I recently did that, and in connection with another story I’m writing, I convinced Lost showrunners and co-creators Damon Lindelof and Carlton Cuse to rewatch it as well. It was the first time either of them had seen “The End” since it first aired, and it brought back what Cuse described as “a jumble of emotions.” He recalled parts of the finale as though he had just done it yesterday, while other moments he had completely forgotten. “I was a little, kind of, out of time,” he said….
They were especially moved by the events that take place in the flash-sideways, where, one by one, each major character is suddenly awakened to memories of the island, often when someone who also had been there touches them. “I got emotional watching that stuff because it felt like the characters were in a Lost reunion show that they didn’t know they were in,” Lindelof said. “It was like The Truman Show. It was like, ‘Oh, Jack, you were actually on this show called Lost where you had all these adventures on an island.’”
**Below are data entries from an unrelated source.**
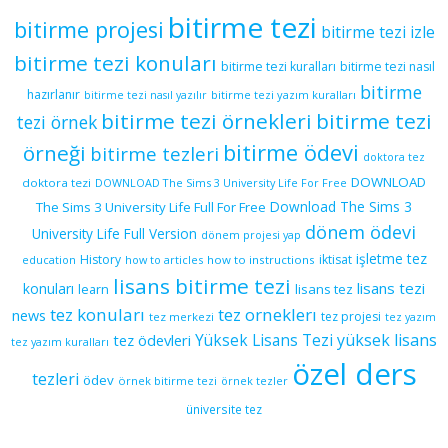
bitirme tezi
bitirme projesi
bitirme tezi izle
bitirme tezi konuları
bitirme tezi kuralları
bitirme tezi nasıl
bitirme
hazırlanır
bitirme tezi yazım kuralları
bitirme tezi nasıl yazılır
bitirme tezi örnekleri
bitirme tezi
tezi örnek
bitirme ödevi
örneği
bitirme tezleri
doktora tez
DOWNLOAD
doktora tezi
DOWNLOAD The Sims 3 University Life For Free
Download The Sims 3
The Sims 3 University Life Full For Free
dönem ödevi
University Life Full Version
dönem projesi yap
işletme tez
History
iktisat
education
how to articles
how to instructions
lisans bitirme tezi
lisans tezi
konuları
learn
lisans tez
tez konuları
tez orneklerı
news
tez projesi
tez merkezi
tez yazım
yüksek lisans
tez ödevleri
Yüksek Lisans Tezi
tez yazım kuralları
özel ders
tezleri
ödev
örnek bitirme tezi
örnek tezler
üniversite tez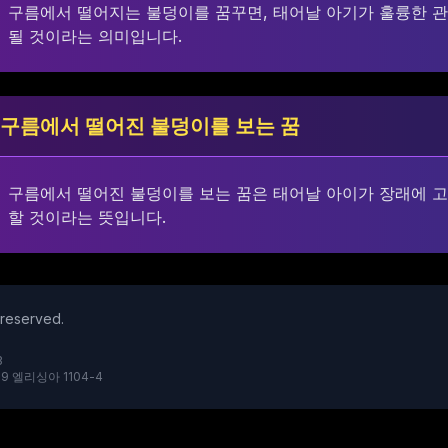
구름에서 떨어지는 불덩이를 꿈꾸면, 태어날 아기가 훌륭한 
될 것이라는 의미입니다.
구름에서 떨어진 불덩이를 보는 꿈
구름에서 떨어진 불덩이를 보는 꿈은 태어날 아이가 장래에 
할 것이라는 뜻입니다.
reserved.
3
9 엘리싱아 1104-4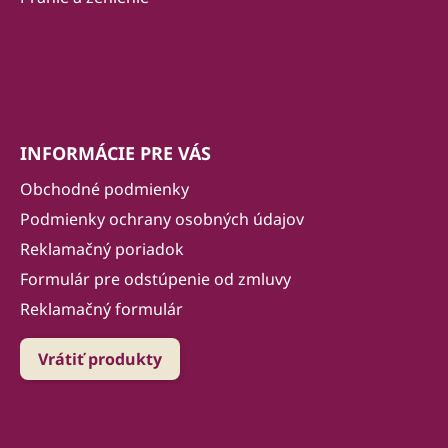
INFORMÁCIE PRE VÁS
Obchodné podmienky
Podmienky ochrany osobných údajov
Reklamačný poriadok
Formulár pre odstúpenie od zmluvy
Reklamačný formulár
Vrátiť produkty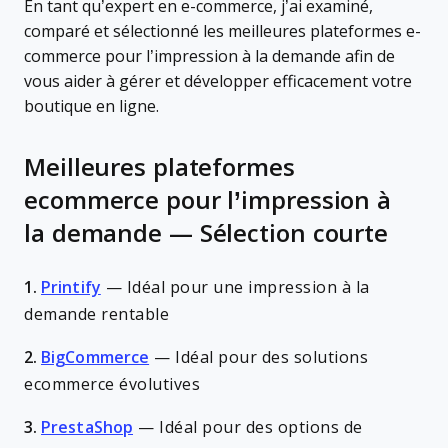
En tant qu’expert en e-commerce, j’ai examiné,
comparé et sélectionné les meilleures plateformes e-
commerce pour l’impression à la demande afin de
vous aider à gérer et développer efficacement votre
boutique en ligne.
Meilleures plateformes
ecommerce pour l’impression à
la demande — Sélection courte
1.
Printify
—
Idéal pour une impression à la
demande rentable
2.
BigCommerce
—
Idéal pour des solutions
ecommerce évolutives
3.
PrestaShop
—
Idéal pour des options de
Those moments, in which physical contact sparks recollection of a life left behind, got me choked up for a similar reason. I was watching the characters flash back to their island existences, while I also was flashing back to my experience years ago of watching them live on the island for six seasons. But I got choked up for another reason, too: Aren’t we, at this moment, also living a little out of time? In the third month of quarantining, when we can barely recall what it felt like to live normal, unrestrained, mask-free lives, those scenes packed a whole different punch. I imagine that when we’re allowed to hug our friends again, the flood of what pre-pandemic life felt like will come rushing back, the same way island life did for Locke, Kate, Sun, Jin, Sawyer, Juliet, and all of the rest. It hurts to think about that because we’re still not there yet.
“I felt that the thematic intentions of nobody doing it alone — you need them and they need you — a lot of the emotionality of the themes was very poignant in this particular moment, when we’re all separated from each other by a pandemic,” Cuse said.